At Russell Sage College, we are thankful for essential workers, a phrase that has had its meaning renewed. We realize how much we depend on people whose labor could not switch to working remotely from home: farmworkers, truck drivers, transit workers, “first responders,” grocery store workers, our own college facilities and housekeeping workers, our Sodexo partners, and so forth. And at Sage we are especially grateful for the health care workers and those who teach them: our dependence on them under extraordinary circumstances continues.

As Sage nears the end of a fall semester conducted mostly in person, I feel gratitude for our whole community and how they have pulled together so that students could still go to college.

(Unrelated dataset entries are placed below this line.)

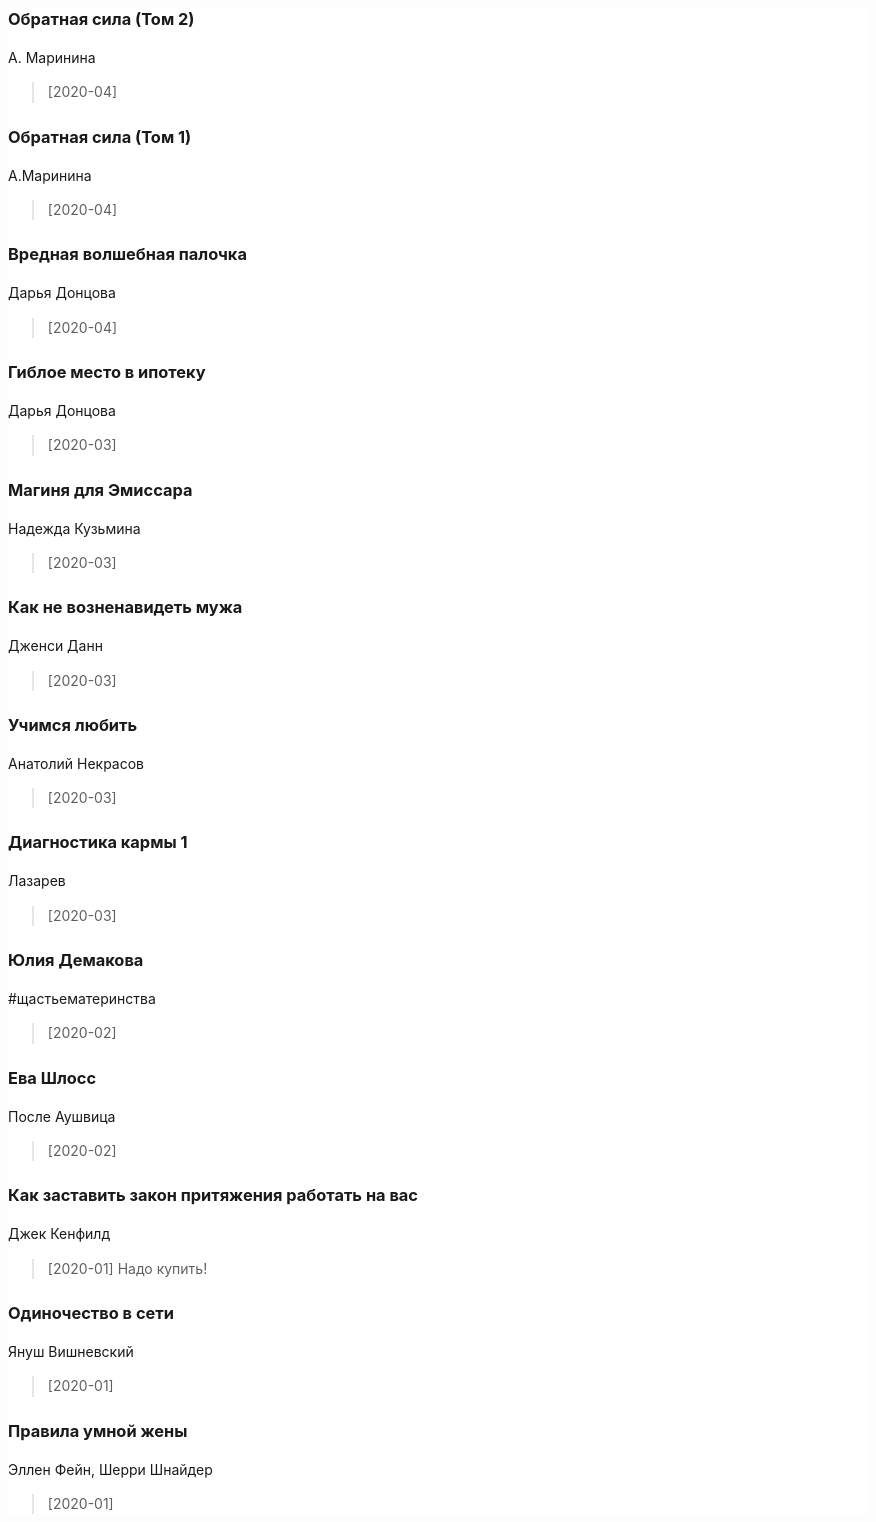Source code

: 
### Обратная сила (Том 2)
А. Маринина
> [2020-04] 


### Обратная сила (Том 1)
А.Маринина
> [2020-04] 


### Вредная волшебная палочка
Дарья Донцова
> [2020-04] 


### Гиблое место в ипотеку
Дарья Донцова
> [2020-03] 


### Магиня для Эмиссара
Надежда Кузьмина
> [2020-03] 


### Как не возненавидеть мужа
Дженси Данн
> [2020-03] 


### Учимся любить
Анатолий Некрасов
> [2020-03] 


### Диагностика кармы 1
Лазарев
> [2020-03] 


### Юлия Демакова
#щастьематеринства
> [2020-02] 


### Ева Шлосс
После Аушвица
> [2020-02] 


### Как заставить закон притяжения работать на вас
Джек Кенфилд
> [2020-01] Надо купить!


### Одиночество в сети
Януш Вишневский
> [2020-01] 


### Правила умной жены
Эллен Фейн, Шерри Шнайдер
> [2020-01] 



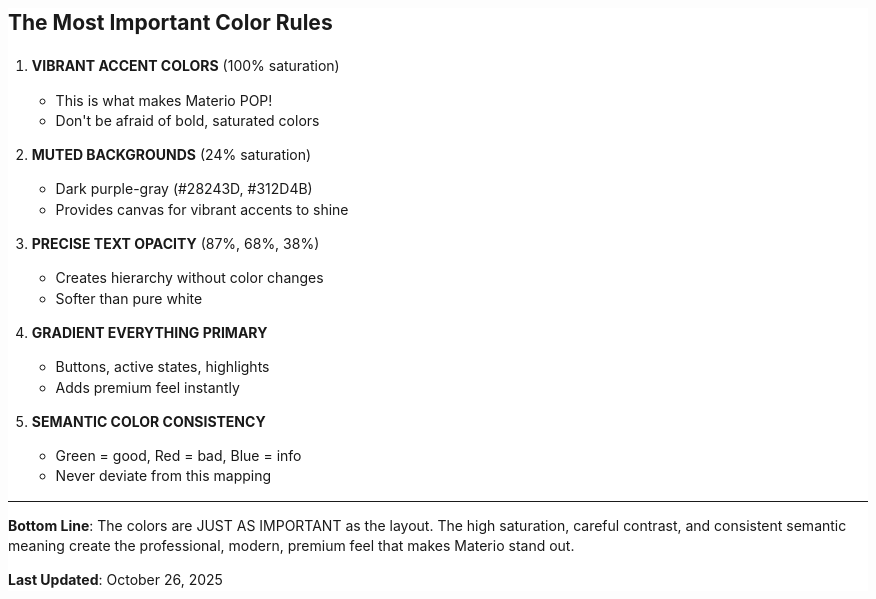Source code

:
## The Most Important Color Rules

1. **VIBRANT ACCENT COLORS** (100% saturation)
   - This is what makes Materio POP!
   - Don't be afraid of bold, saturated colors

2. **MUTED BACKGROUNDS** (24% saturation)
   - Dark purple-gray (#28243D, #312D4B)
   - Provides canvas for vibrant accents to shine

3. **PRECISE TEXT OPACITY** (87%, 68%, 38%)
   - Creates hierarchy without color changes
   - Softer than pure white

4. **GRADIENT EVERYTHING PRIMARY**
   - Buttons, active states, highlights
   - Adds premium feel instantly

5. **SEMANTIC COLOR CONSISTENCY**
   - Green = good, Red = bad, Blue = info
   - Never deviate from this mapping

---

**Bottom Line**: The colors are JUST AS IMPORTANT as the layout. The high saturation, careful contrast, and consistent semantic meaning create the professional, modern, premium feel that makes Materio stand out.

**Last Updated**: October 26, 2025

Our faculty have transformed their teaching to work in multiple modalities — often at the same time. They have engaged students with their academic content but also looked after their emotional well-being in a trying period. Our staff have transformed their work routines to preserve and protect the public health while still doing their jobs. Some have shifted job descriptions to help with tasks like contact tracing. Residence life staff and student RAs have taken on the difficult job of ensuring safe behavior outside the classroom.

And our students. Well, they have kept their masks on and their spirits up. Nothing is so clear as the fact that they want to be here. I’m sure they also look forward to some return to normality, but they voted with their feet in choosing to be in class and in a community of fellow students. I’m grateful to all they are doing to make a good experience out of a difficult time, and to the sacrifices they make, along with the rest of us, to stay safe and in operation.

I wish you all a safe and healthy Thanksgiving.